Le jardinage fait partie des activités à la maison qui consomment le plus d’eau. Avec les récents événements climatiques et la baisse des niveaux d’eau, il devient plus qu’urgent de préserver cette ressource si précieuse. En France, nous consommons près de 148 litres d’eau par jour selon le Centre d’Information sur l’Eau, et le jardin demande une grande quantité d’eau, de 15 à 20 litres par mètre carré. Un arrosage raisonné permet non seulement de réaliser des économies sur le long terme, mais aussi de favoriser un sol vivant et une biodiversité plus riche.
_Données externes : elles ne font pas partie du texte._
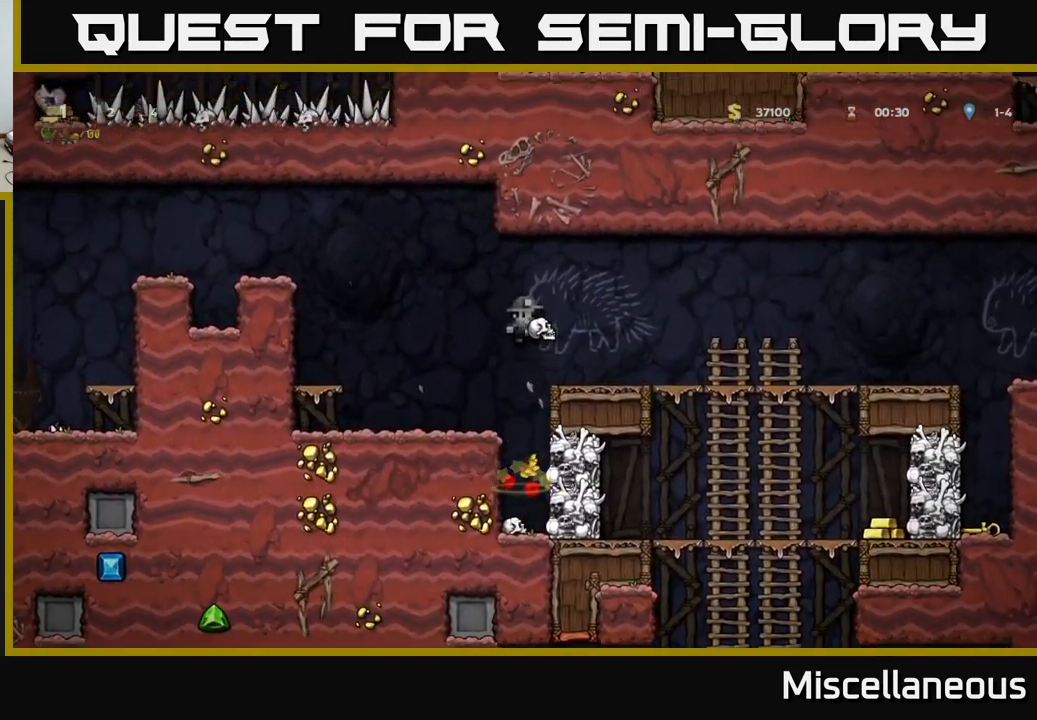
{"buttons": [], "events": [[83, "A", "up"], [450, "DPAD_RIGHT", "up"]]}
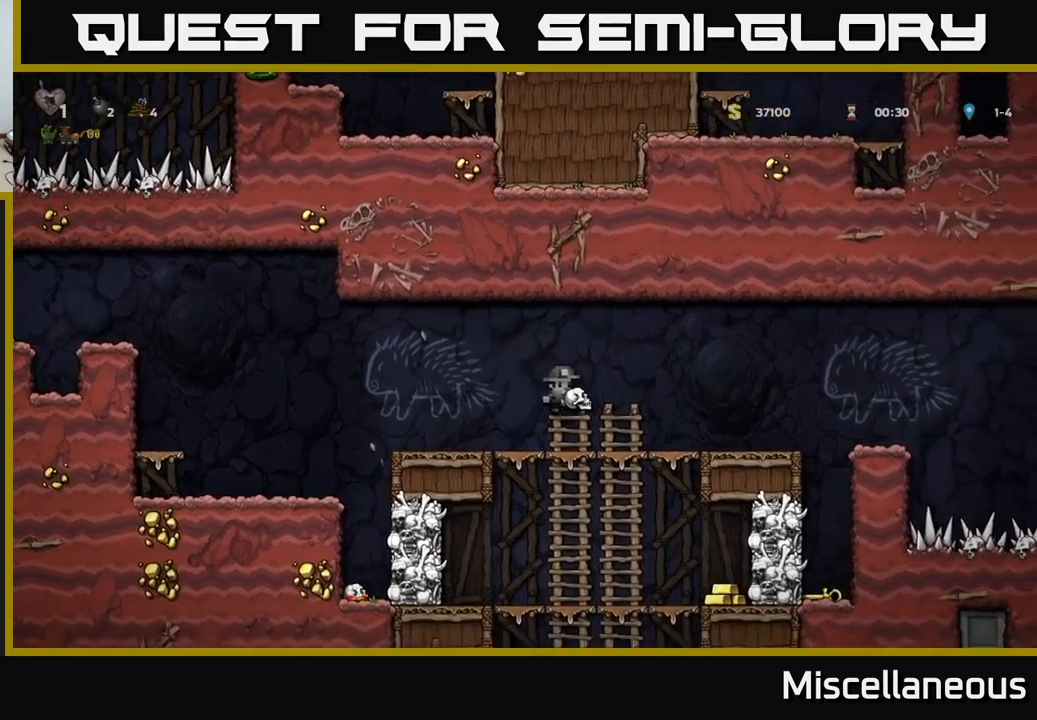
{"buttons": ["DPAD_RIGHT"], "events": [[34, "DPAD_DOWN", "down"], [84, "A", "down"], [184, "A", "up"], [184, "DPAD_DOWN", "up"], [234, "DPAD_RIGHT", "down"]]}
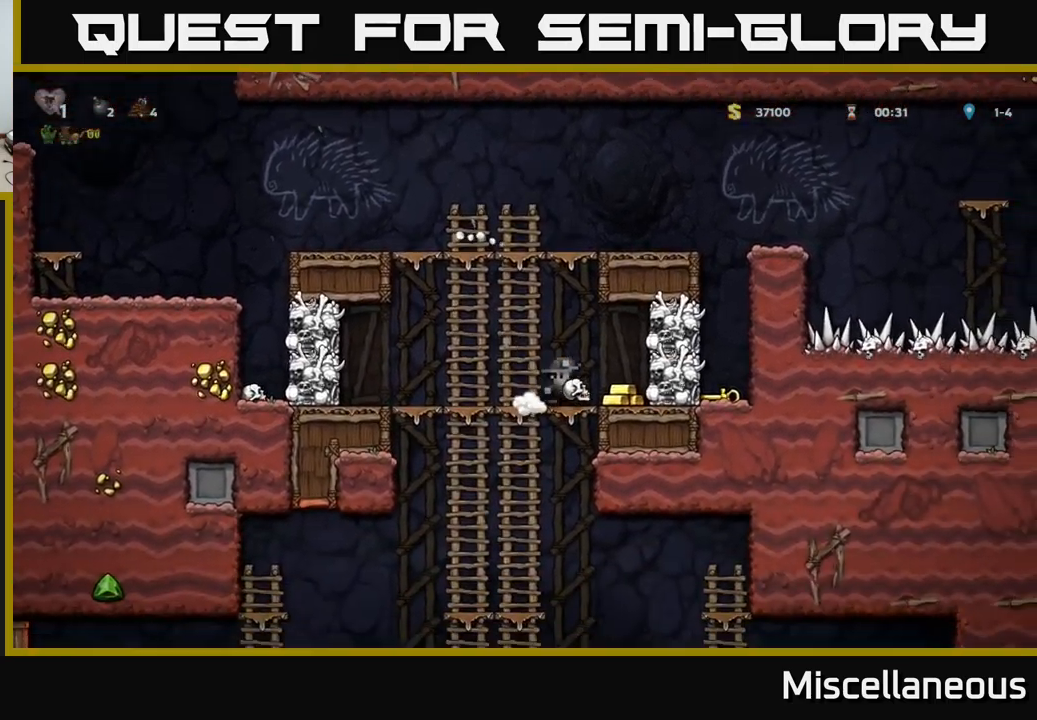
{"buttons": ["A", "DPAD_DOWN"], "events": [[17, "DPAD_RIGHT", "up"], [100, "DPAD_LEFT", "down"], [417, "DPAD_DOWN", "down"], [434, "DPAD_LEFT", "up"], [450, "A", "down"]]}
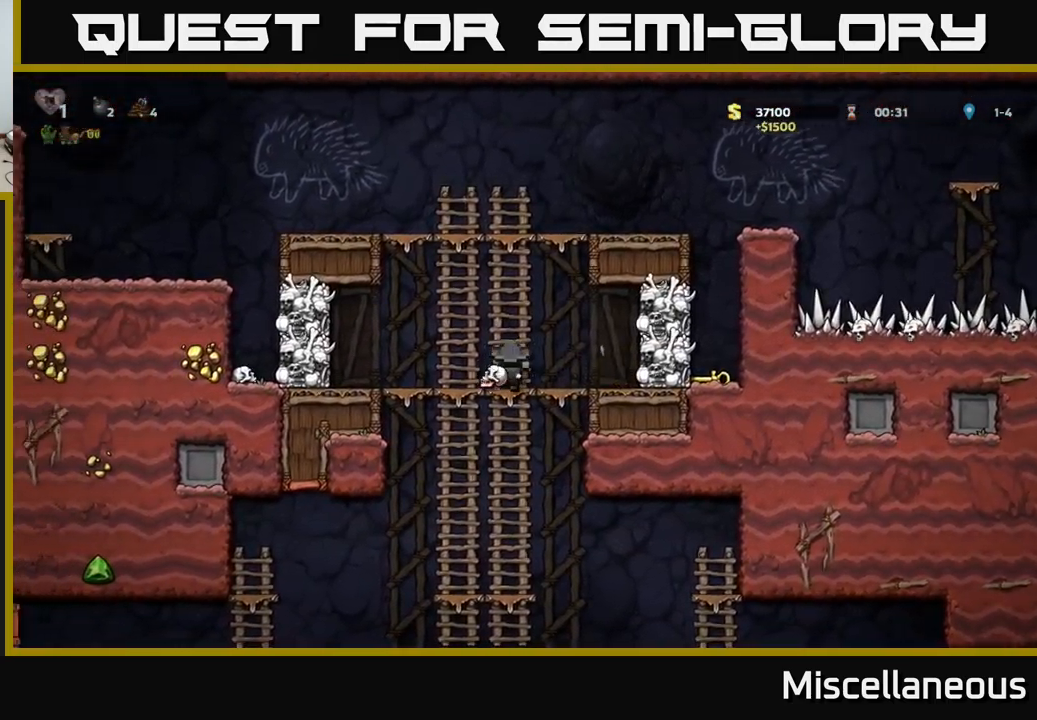
{"buttons": [], "events": [[50, "A", "up"], [84, "DPAD_DOWN", "up"], [300, "DPAD_UP", "down"], [434, "DPAD_UP", "up"]]}
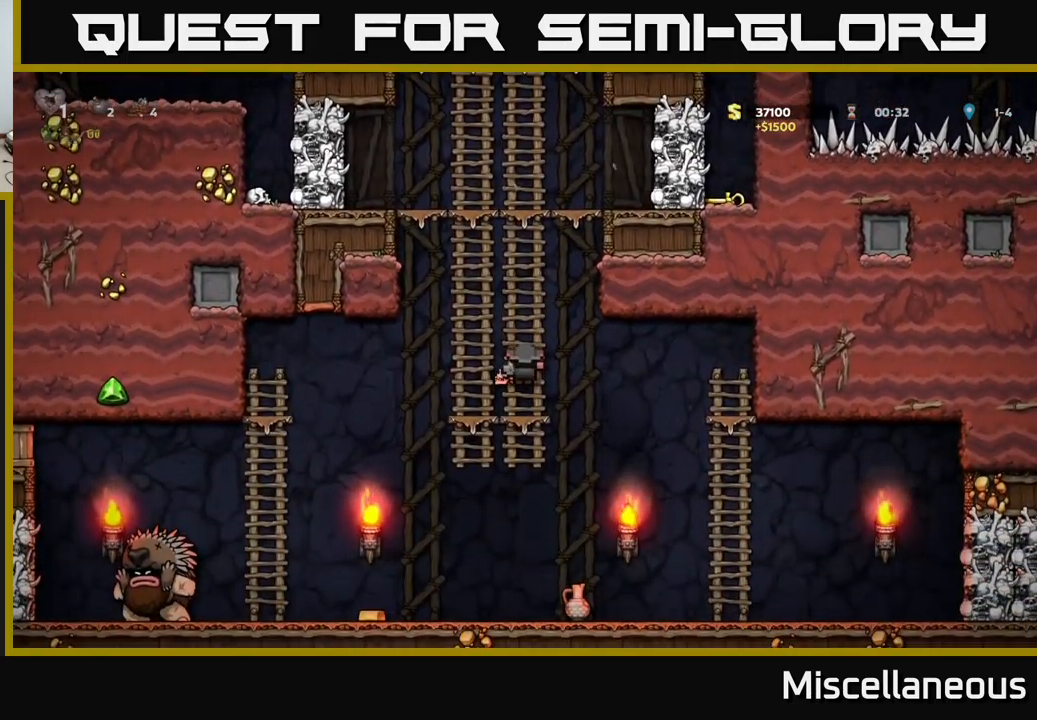
{"buttons": [], "events": [[184, "DPAD_DOWN", "down"], [317, "DPAD_DOWN", "up"]]}
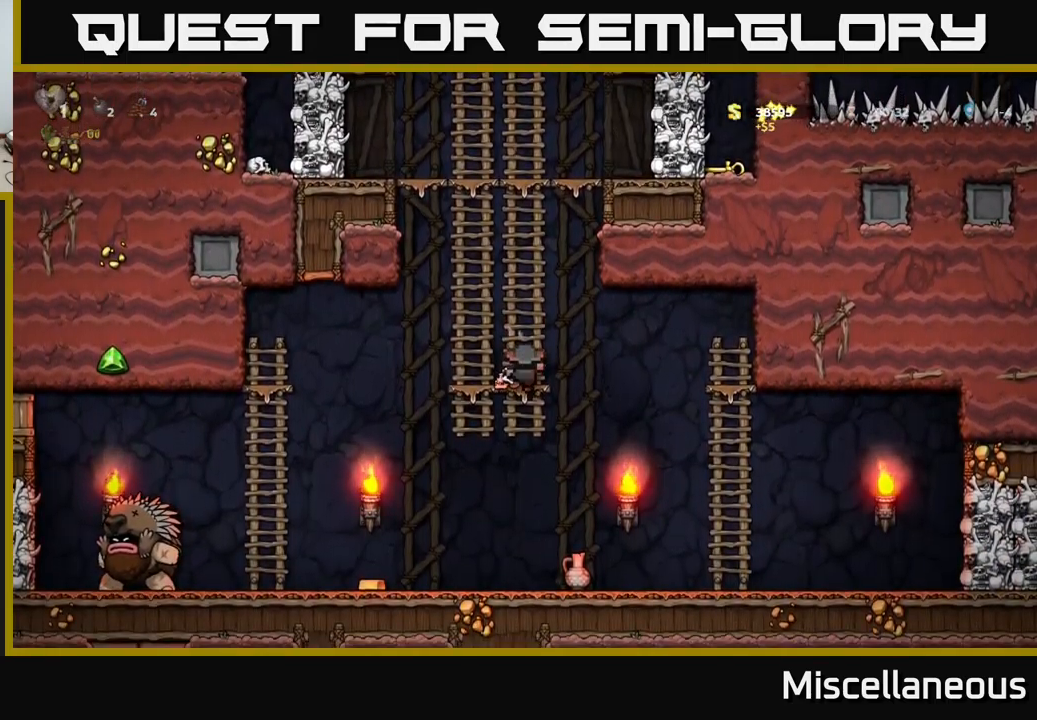
{"buttons": ["A", "DPAD_DOWN"], "events": [[450, "DPAD_DOWN", "down"], [500, "A", "down"]]}
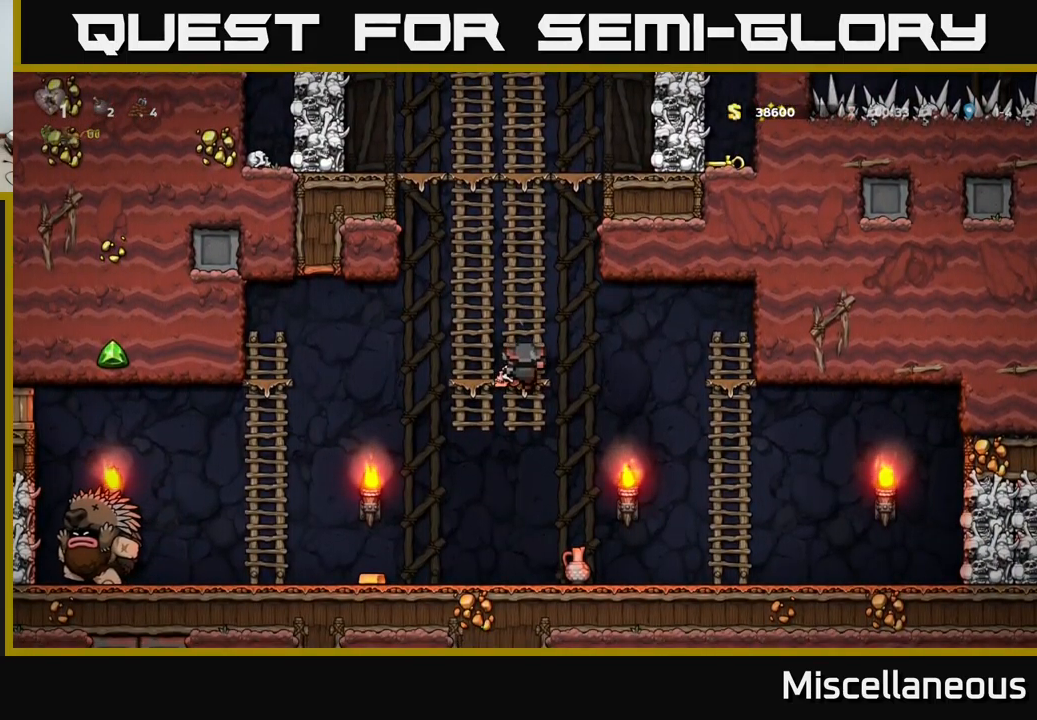
{"buttons": ["DPAD_LEFT"], "events": [[100, "A", "up"], [167, "DPAD_DOWN", "up"], [250, "DPAD_LEFT", "down"]]}
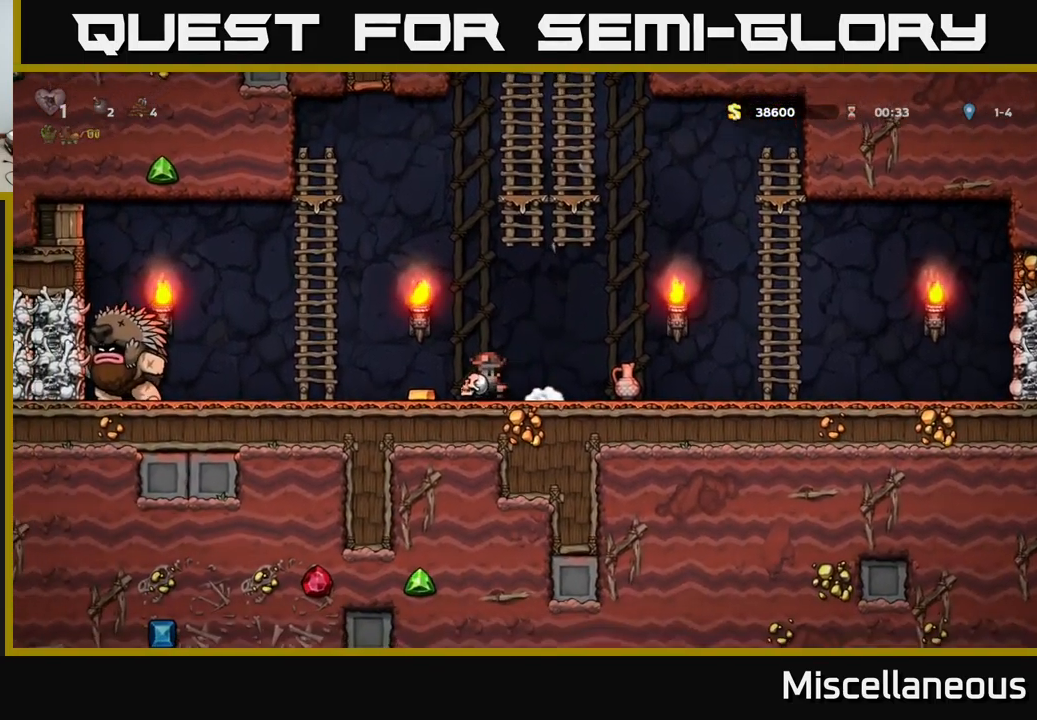
{"buttons": ["DPAD_RIGHT"], "events": [[84, "X", "down"], [117, "DPAD_LEFT", "up"], [150, "DPAD_RIGHT", "down"], [150, "X", "up"]]}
Moins sollicité, le sol conserve mieux son humidité naturelle et sa structure.

L'importance de l'économie d'eau au jardin

1. La récupération et la réutilisation de l'eau : des gestes simples et efficaces

La première étape cruciale pour un arrosage économique réside dans l'exploitation judicieuse de l'eau disponible, en allant du plus simple au plus sophistiqué.

1.1. L'eau de pluie : une ressource gratuite et idéale

L’eau de pluie est votre meilleure alliée pour un jardin économique et écologique. Elle est douce, peu polluée, ne contient pas de chlore (comme c’est le cas de celle qui sort du robinet), et est même à température ambiante, ce qui est parfait pour vos plantes.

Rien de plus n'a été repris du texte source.